Anberlin Final Tour – Tab, Singapore

anberlin

After twelve years of making music for all the angsty/heartbroken teenagers generations past and present, Anberlin are finally disbanding. To bid farewell, they’re in the midst of their final tour, and Something You Said’s Desmond Chan could hardly contain his excitement when he found out that they’d be playing on Singapore’s shores one last time:

Mixed in with the immense excitement was a heavy dose of nostalgia and teary-eyed joy. It was a strange concert because in so many ways, it would make you so happy and so sad all at once. And the hardest breakup must be breaking up with the band who wrote the soundtrack of so many breakups and teenage heartaches.

The night began in pretty epic fashion: as Anberlin launched into their very first track, guitarist Christian McAlhaney cut his nose on his mic and had a pretty massive gash. But that did not stop him nor the band, in the same way the crowd never stopped in their incessant love and adoration for the band.

As they powered through their old classics, I was transported back in time, back to when I was 14, young, foolish and without a care in the world. Anberlin soundtracked so much of my formative years being angsty and emo, and it felt so surreal to be listening to these songs again. An early highlight for me was Naive Orleans, a song i did not expect to hear. Throughout the set, too many times did I exclaim: “gosh it feels like i’m fourteen all over again”.anberlin

However, the truth is that watching Anberlin at 24 years of age is an undeniably strange experience. I’ve of course grown up since then, and have lost touch with their newer material, and this sort of music in general. The songs don’t resonate the way they used to. It was then slightly unnerving to hear (and see) a much younger generation of kids singing and bobbing. Thankfully I had a flask of whiskey to tide through some of these less familiar songs.

And the crowd was quite typical of many Singaporean gigs, with too many people there who know too few of the band’s songs. Personally, it was such a liberating experience to be in the middle of the mosh pit (albeit a really tiny group of maybe 12 of us – hardcore classic Anberlin fans). We must have looked like such insolent fools, getting all sorts of strange looks moshing out to A Day Late, Feel Good Drag and some of the older songs. But i didnt care. None of us did. We were there to mosh, to rock out, and I suspect we were all having too much fun reliving the good ol times.

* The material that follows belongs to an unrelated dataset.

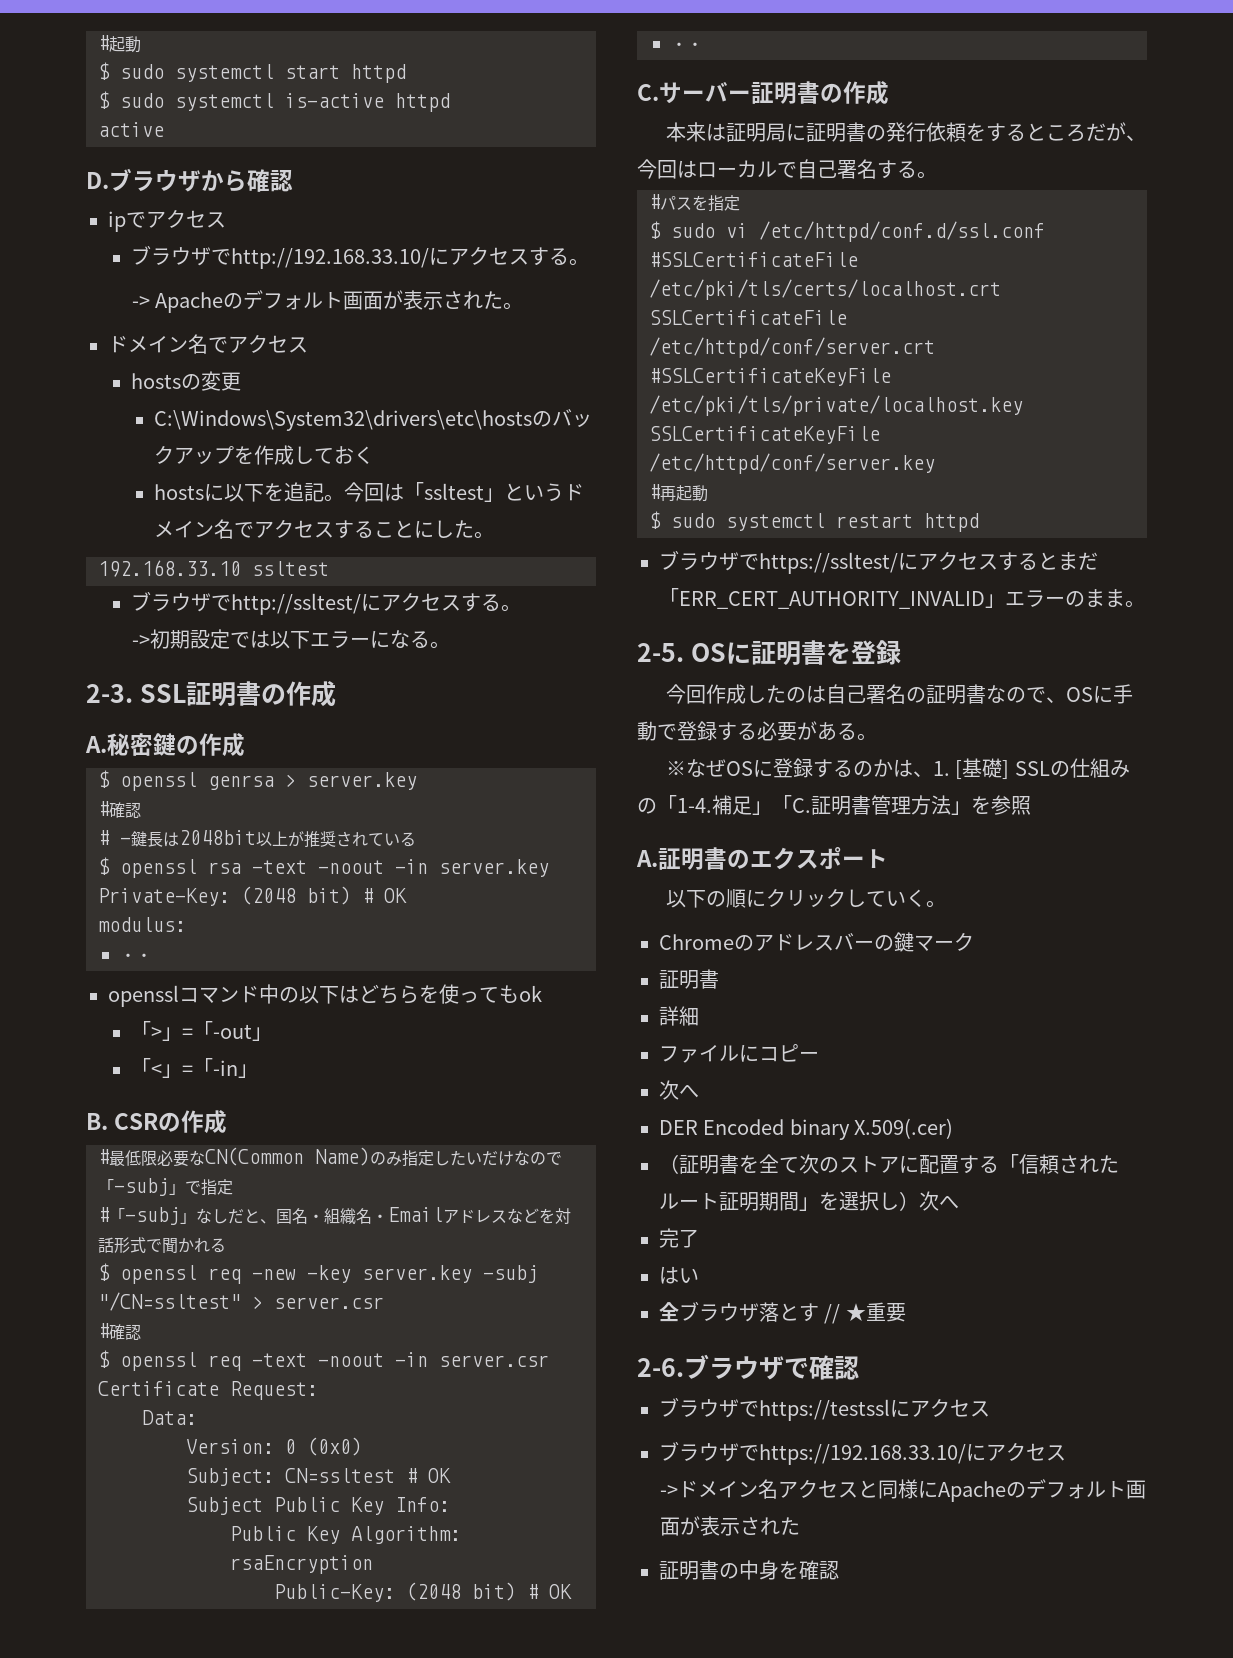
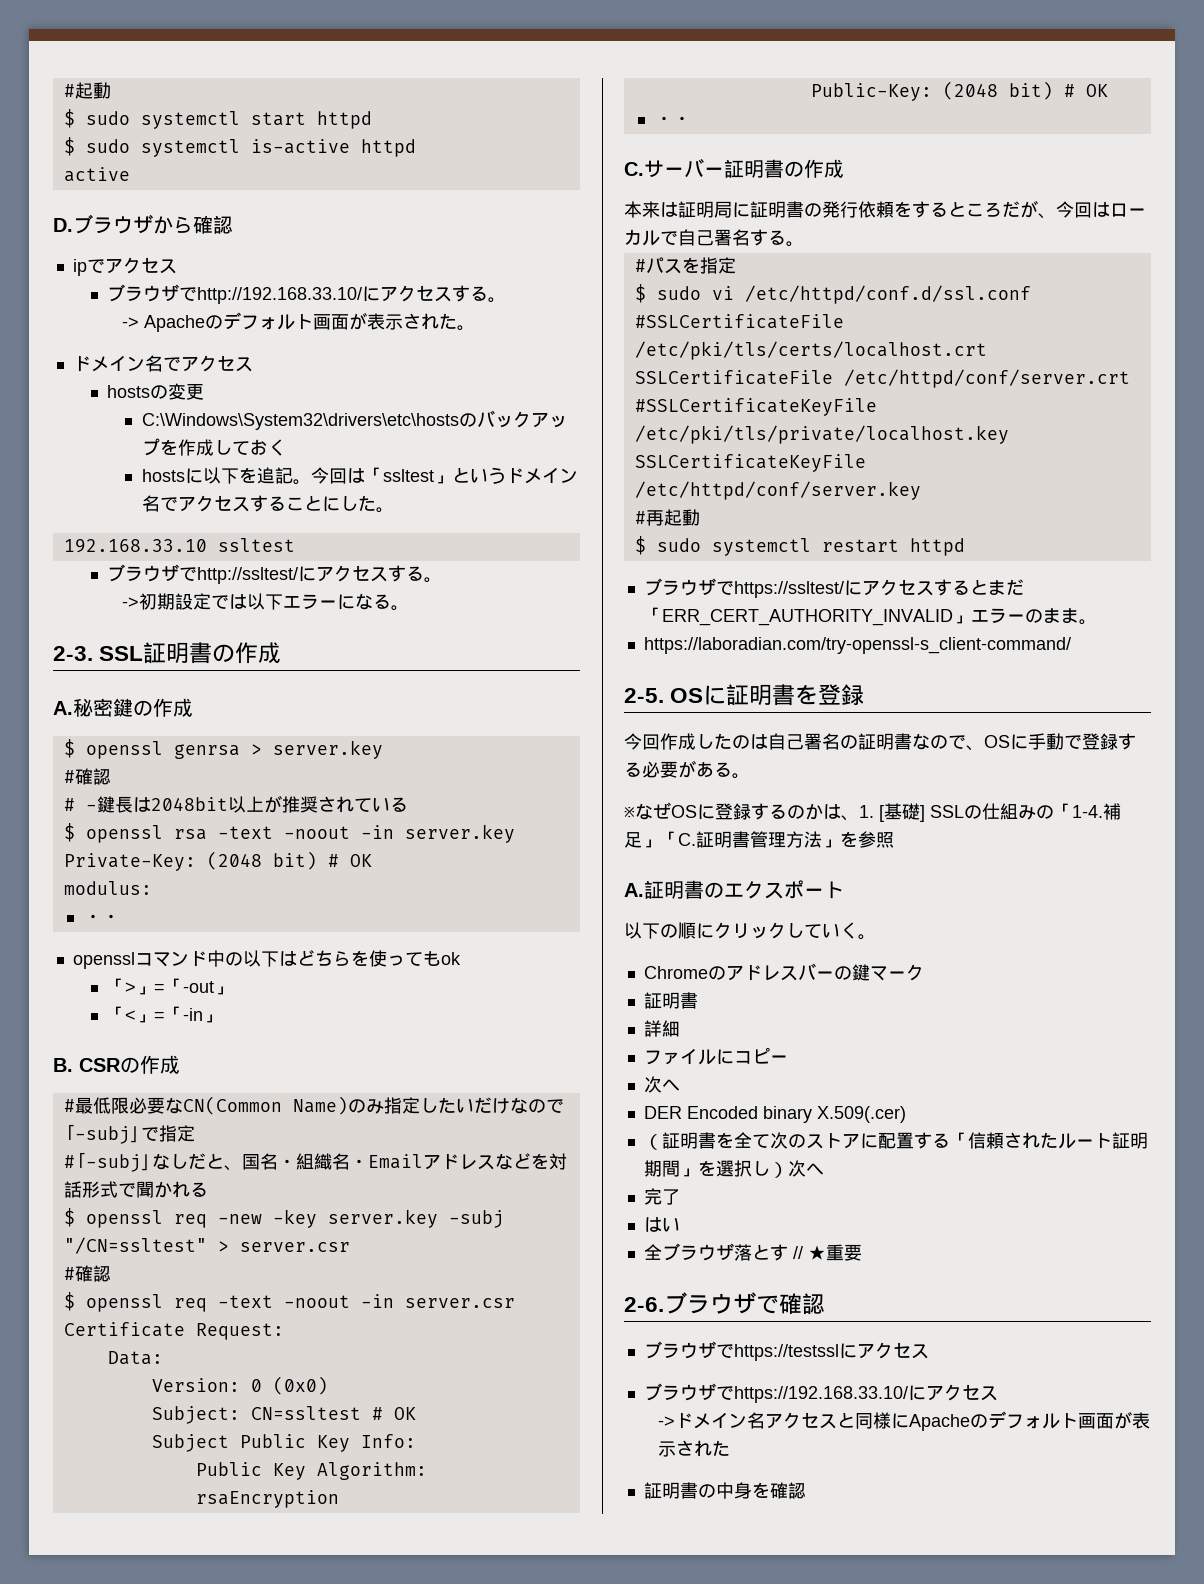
(1145, 604) none -> [643,637,1071,654] // https://laboradian.com/try-openssl-s_client-command/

It was a night of inevitable end, and both the band and the crowd knew it. The set was peppered with heartfelt thank you, sincere dedications and an endless outpouring of love and sorrow. And at this point it is only too appropriate that the song that best describes this is an Anberlin song, Inevitable:

I wanna break every clock The hands of time could never move again We could stay in this moment (stay in this moment) For the rest of our lives

I am sure that was how every single person in that small venue was feeling. Fitting too that the band ended the gig with *(fin), a song laden with heartbreaking lyrics and emotional melodies. After the set ended, the organisers had prepared and thus screened a really heartwarming video of local fans paying their tributes to the band and expressing what Anberlin’s music meant to their lives. But the concert came to its inevitable close, and so did many a chapter in all our various lives.

A day later (geddit, geddit), my ears are still spinning, my head still pounding and my heart still melting. Thank you Anberlin for this farewell tour, for an amazing concert and for bringing back so many memories. This was their finally hurrah, and it was everything I wanted and more. The band may no longer be together, but their music will always live on, if only in my rose-tinted memories of my teenage years.